### WRITTEN TASK
Look below for the line that has "X121140000Y-100900000D03*". Set down the lines from there through the line that has "X105900000Y-103440000D03*", exactly as written.

[Machine-readable electronics designs]
+++

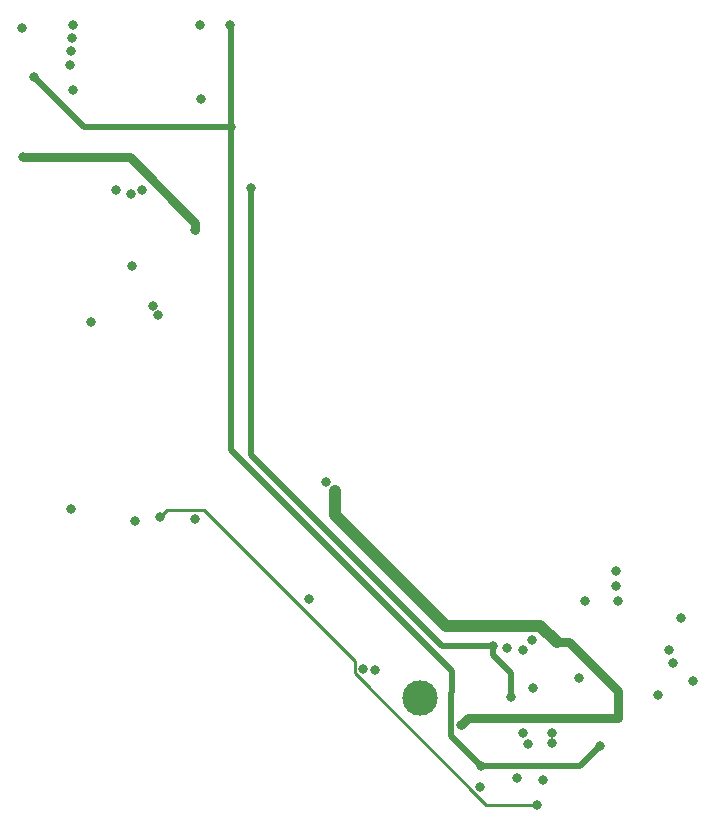
<source format=gbr>
G04 #@! TF.GenerationSoftware,KiCad,Pcbnew,5.1.6+dfsg1-1~bpo10+1*
G04 #@! TF.CreationDate,2021-06-19T16:41:49-04:00*
G04 #@! TF.ProjectId,RUSP_Daughterboard,52555350-5f44-4617-9567-68746572626f,rev?*
G04 #@! TF.SameCoordinates,Original*
G04 #@! TF.FileFunction,Copper,L3,Inr*
G04 #@! TF.FilePolarity,Positive*
%FSLAX46Y46*%
G04 Gerber Fmt 4.6, Leading zero omitted, Abs format (unit mm)*
G04 Created by KiCad (PCBNEW 5.1.6+dfsg1-1~bpo10+1) date 2021-06-19 16:41:49*
%MOMM*%
%LPD*%
G01*
G04 APERTURE LIST*
G04 #@! TA.AperFunction,ViaPad*
%ADD10C,3.000000*%
G04 #@! TD*
G04 #@! TA.AperFunction,ViaPad*
%ADD11C,0.800000*%
G04 #@! TD*
G04 #@! TA.AperFunction,Conductor*
%ADD12C,0.750000*%
G04 #@! TD*
G04 #@! TA.AperFunction,Conductor*
%ADD13C,1.000000*%
G04 #@! TD*
G04 #@! TA.AperFunction,Conductor*
%ADD14C,0.250000*%
G04 #@! TD*
G04 #@! TA.AperFunction,Conductor*
%ADD15C,0.500000*%
G04 #@! TD*
G04 APERTURE END LIST*
D10*
X154000000Y-128000000D03*
D11*
X120300000Y-71300000D03*
X135000000Y-88400000D03*
X124500000Y-112000000D03*
X124500000Y-73200000D03*
X157480000Y-130302000D03*
X120396006Y-82200000D03*
X146812000Y-110490000D03*
X146050000Y-109728000D03*
X149225010Y-125524888D03*
X159132660Y-135507340D03*
X165600000Y-123300000D03*
X170800000Y-129700000D03*
X174149991Y-127749991D03*
X162700000Y-131000000D03*
X175400000Y-125000000D03*
X161400000Y-123800000D03*
X160200000Y-123600000D03*
X161694805Y-127925000D03*
X139700000Y-84836000D03*
X177100000Y-126600000D03*
X121300000Y-75400000D03*
X137900000Y-71000000D03*
X138000000Y-79700000D03*
X159200000Y-133800000D03*
X169300000Y-132100000D03*
X170650000Y-118550000D03*
X124350000Y-74400000D03*
X129537660Y-85362340D03*
X170600000Y-117250000D03*
X124550000Y-72150000D03*
X130481712Y-85032505D03*
X135500000Y-77250000D03*
X163600000Y-127200000D03*
X170800000Y-119750000D03*
X128300000Y-85000000D03*
X124650000Y-76500000D03*
X168000000Y-119800000D03*
X176100000Y-121200000D03*
X163500000Y-123100000D03*
X164400000Y-134974990D03*
X126200000Y-96200000D03*
X129600000Y-91400000D03*
X163200000Y-131900000D03*
X129900000Y-113000000D03*
X163900000Y-137025010D03*
X132029325Y-112674990D03*
X162200000Y-134800000D03*
X135010743Y-112824979D03*
X144599994Y-119600000D03*
X150213474Y-125676423D03*
X124600000Y-71000000D03*
X135400000Y-71000000D03*
X165201292Y-131775010D03*
X131400000Y-94800000D03*
X165201292Y-131001292D03*
X131826000Y-95600000D03*
X167500000Y-126300000D03*
X162775000Y-123900000D03*
X175125010Y-123900000D03*
D12*
X135000000Y-88400000D02*
X135000000Y-87756000D01*
X129444000Y-82200000D02*
X120396006Y-82200000D01*
X135000000Y-87756000D02*
X129444000Y-82200000D01*
D13*
X146812000Y-110490000D02*
X146812000Y-112522000D01*
X146812000Y-112522000D02*
X156210000Y-121920000D01*
X156210000Y-121920000D02*
X164220000Y-121920000D01*
X164220000Y-121920000D02*
X165600000Y-123300000D01*
D12*
X157480000Y-130302000D02*
X158082000Y-129700000D01*
X170800000Y-127434315D02*
X170800000Y-129700000D01*
X166665685Y-123300000D02*
X170800000Y-127434315D01*
X158082000Y-129700000D02*
X170800000Y-129700000D01*
X165600000Y-123300000D02*
X166665685Y-123300000D01*
D14*
X160401678Y-123600000D02*
X160200000Y-123600000D01*
D15*
X161694805Y-127925000D02*
X161694805Y-125880805D01*
X160200000Y-124386000D02*
X160200000Y-123600000D01*
X161694805Y-125880805D02*
X160200000Y-124386000D01*
X160200000Y-123600000D02*
X155858000Y-123600000D01*
X139700000Y-107442000D02*
X139700000Y-84836000D01*
X155858000Y-123600000D02*
X139700000Y-107442000D01*
X138000000Y-78500000D02*
X138000000Y-79700000D01*
X138000000Y-71100000D02*
X137900000Y-71000000D01*
X138000000Y-78500000D02*
X138000000Y-71100000D01*
X125600000Y-79700000D02*
X138000000Y-79700000D01*
X121300000Y-75400000D02*
X125600000Y-79700000D01*
X156629999Y-131229999D02*
X159200000Y-133800000D01*
X156718000Y-127508000D02*
X156629999Y-127596001D01*
X156718000Y-125730000D02*
X156718000Y-127508000D01*
X138000000Y-79700000D02*
X138000000Y-107012000D01*
X156629999Y-127596001D02*
X156629999Y-131229999D01*
X138000000Y-107012000D02*
X156718000Y-125730000D01*
X159200000Y-133800000D02*
X167600000Y-133800000D01*
X167600000Y-133800000D02*
X169300000Y-132100000D01*
D14*
X148500000Y-124873002D02*
X135726976Y-112099978D01*
X148500000Y-125900000D02*
X148500000Y-124873002D01*
X132604337Y-112099978D02*
X132029325Y-112674990D01*
X135726976Y-112099978D02*
X132604337Y-112099978D01*
X159625010Y-137025010D02*
X148500000Y-125900000D01*
X163900000Y-137025010D02*
X159625010Y-137025010D01*
M02*

</source>
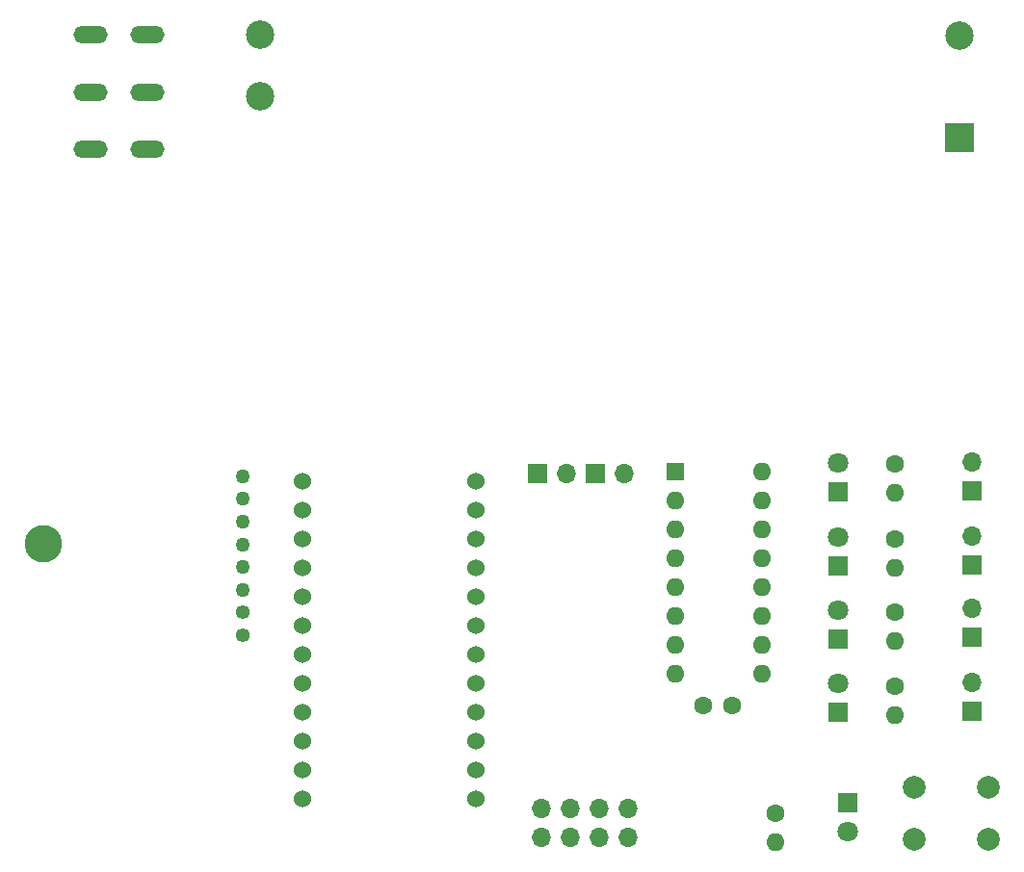
<source format=gbr>
%TF.GenerationSoftware,KiCad,Pcbnew,(5.1.9)-1*%
%TF.CreationDate,2021-02-28T04:15:05+01:00*%
%TF.ProjectId,HB-Uni-SenDose-4,48422d55-6e69-42d5-9365-6e446f73652d,rev?*%
%TF.SameCoordinates,Original*%
%TF.FileFunction,Soldermask,Bot*%
%TF.FilePolarity,Negative*%
%FSLAX46Y46*%
G04 Gerber Fmt 4.6, Leading zero omitted, Abs format (unit mm)*
G04 Created by KiCad (PCBNEW (5.1.9)-1) date 2021-02-28 04:15:05*
%MOMM*%
%LPD*%
G01*
G04 APERTURE LIST*
%ADD10C,1.600000*%
%ADD11O,1.700000X1.700000*%
%ADD12R,1.700000X1.700000*%
%ADD13C,2.500000*%
%ADD14R,2.500000X2.500000*%
%ADD15O,1.600000X1.600000*%
%ADD16R,1.600000X1.600000*%
%ADD17O,3.000000X1.500000*%
%ADD18O,1.270000X1.270000*%
%ADD19C,1.270000*%
%ADD20C,3.300000*%
%ADD21C,1.524000*%
%ADD22C,2.000000*%
%ADD23C,1.800000*%
%ADD24R,1.800000X1.800000*%
G04 APERTURE END LIST*
D10*
%TO.C,C1*%
X143600000Y-113000000D03*
X141100000Y-113000000D03*
%TD*%
D11*
%TO.C,Pump4*%
X164700000Y-110960000D03*
D12*
X164700000Y-113500000D03*
%TD*%
D11*
%TO.C,Pump3*%
X164700000Y-104460000D03*
D12*
X164700000Y-107000000D03*
%TD*%
D11*
%TO.C,Pump2*%
X164700000Y-98060000D03*
D12*
X164700000Y-100600000D03*
%TD*%
D11*
%TO.C,Pump1*%
X164700000Y-91560000D03*
D12*
X164700000Y-94100000D03*
%TD*%
D13*
%TO.C,PS1*%
X102100000Y-53950000D03*
D14*
X163600000Y-63050000D03*
D13*
X102100000Y-59350000D03*
X163600000Y-54050000D03*
%TD*%
D15*
%TO.C,U3*%
X146220000Y-92400000D03*
X138600000Y-110180000D03*
X146220000Y-94940000D03*
X138600000Y-107640000D03*
X146220000Y-97480000D03*
X138600000Y-105100000D03*
X146220000Y-100020000D03*
X138600000Y-102560000D03*
X146220000Y-102560000D03*
X138600000Y-100020000D03*
X146220000Y-105100000D03*
X138600000Y-97480000D03*
X146220000Y-107640000D03*
X138600000Y-94940000D03*
X146220000Y-110180000D03*
D16*
X138600000Y-92400000D03*
%TD*%
D17*
%TO.C,X1*%
X87250000Y-64000000D03*
X92250000Y-64000000D03*
X87250000Y-59000000D03*
X92250000Y-59000000D03*
X87250000Y-54000000D03*
X92250000Y-54000000D03*
%TD*%
D18*
%TO.C,U2*%
X100600000Y-106800000D03*
X100600000Y-104800000D03*
D19*
X100600000Y-102800000D03*
X100600000Y-100800000D03*
X100600000Y-98800000D03*
X100600000Y-96800000D03*
X100600000Y-94800000D03*
X100600000Y-92800000D03*
D20*
X83074000Y-98784000D03*
%TD*%
D21*
%TO.C,U1*%
X121140000Y-121220000D03*
X121140000Y-118680000D03*
X121140000Y-116140000D03*
X121140000Y-113600000D03*
X121140000Y-111060000D03*
X121140000Y-108520000D03*
X121140000Y-105980000D03*
X121140000Y-103440000D03*
X121140000Y-100900000D03*
X121140000Y-98360000D03*
X121140000Y-95820000D03*
X121140000Y-93280000D03*
X105900000Y-93280000D03*
X105900000Y-95820000D03*
X105900000Y-98360000D03*
X105900000Y-100900000D03*
X105900000Y-103440000D03*
X105900000Y-105980000D03*
X105900000Y-108520000D03*
X105900000Y-111060000D03*
X105900000Y-113600000D03*
X105900000Y-116140000D03*
X105900000Y-118680000D03*
X105900000Y-121220000D03*
%TD*%
D22*
%TO.C,SW1*%
X159650000Y-124700000D03*
X159650000Y-120200000D03*
X166150000Y-124700000D03*
X166150000Y-120200000D03*
%TD*%
D15*
%TO.C,R5*%
X147400000Y-124990000D03*
D10*
X147400000Y-122450000D03*
%TD*%
D15*
%TO.C,R4*%
X157900000Y-113840000D03*
D10*
X157900000Y-111300000D03*
%TD*%
D15*
%TO.C,R3*%
X157900000Y-107340000D03*
D10*
X157900000Y-104800000D03*
%TD*%
D15*
%TO.C,R2*%
X157900000Y-100840000D03*
D10*
X157900000Y-98300000D03*
%TD*%
D15*
%TO.C,R1*%
X157900000Y-94240000D03*
D10*
X157900000Y-91700000D03*
%TD*%
D11*
%TO.C,J6*%
X134520000Y-124540000D03*
X134520000Y-122000000D03*
X131980000Y-124540000D03*
X131980000Y-122000000D03*
X129440000Y-124540000D03*
X129440000Y-122000000D03*
X126900000Y-124540000D03*
X126900000Y-122000000D03*
%TD*%
%TO.C,J1*%
X134120000Y-92600000D03*
D12*
X131580000Y-92600000D03*
D11*
X129040000Y-92600000D03*
D12*
X126500000Y-92600000D03*
%TD*%
D23*
%TO.C,D5*%
X153800000Y-124040000D03*
D24*
X153800000Y-121500000D03*
%TD*%
D23*
%TO.C,D4*%
X152900000Y-111060000D03*
D24*
X152900000Y-113600000D03*
%TD*%
D23*
%TO.C,D3*%
X152900000Y-104560000D03*
D24*
X152900000Y-107100000D03*
%TD*%
D23*
%TO.C,D2*%
X152900000Y-98160000D03*
D24*
X152900000Y-100700000D03*
%TD*%
D23*
%TO.C,D1*%
X152900000Y-91660000D03*
D24*
X152900000Y-94200000D03*
%TD*%
M02*

</source>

+++

### EXERCISE SOLUTION
X121140000Y-100900000D03*
X121140000Y-98360000D03*
X121140000Y-95820000D03*
X121140000Y-93280000D03*
X105900000Y-93280000D03*
X105900000Y-95820000D03*
X105900000Y-98360000D03*
X105900000Y-100900000D03*
X105900000Y-103440000D03*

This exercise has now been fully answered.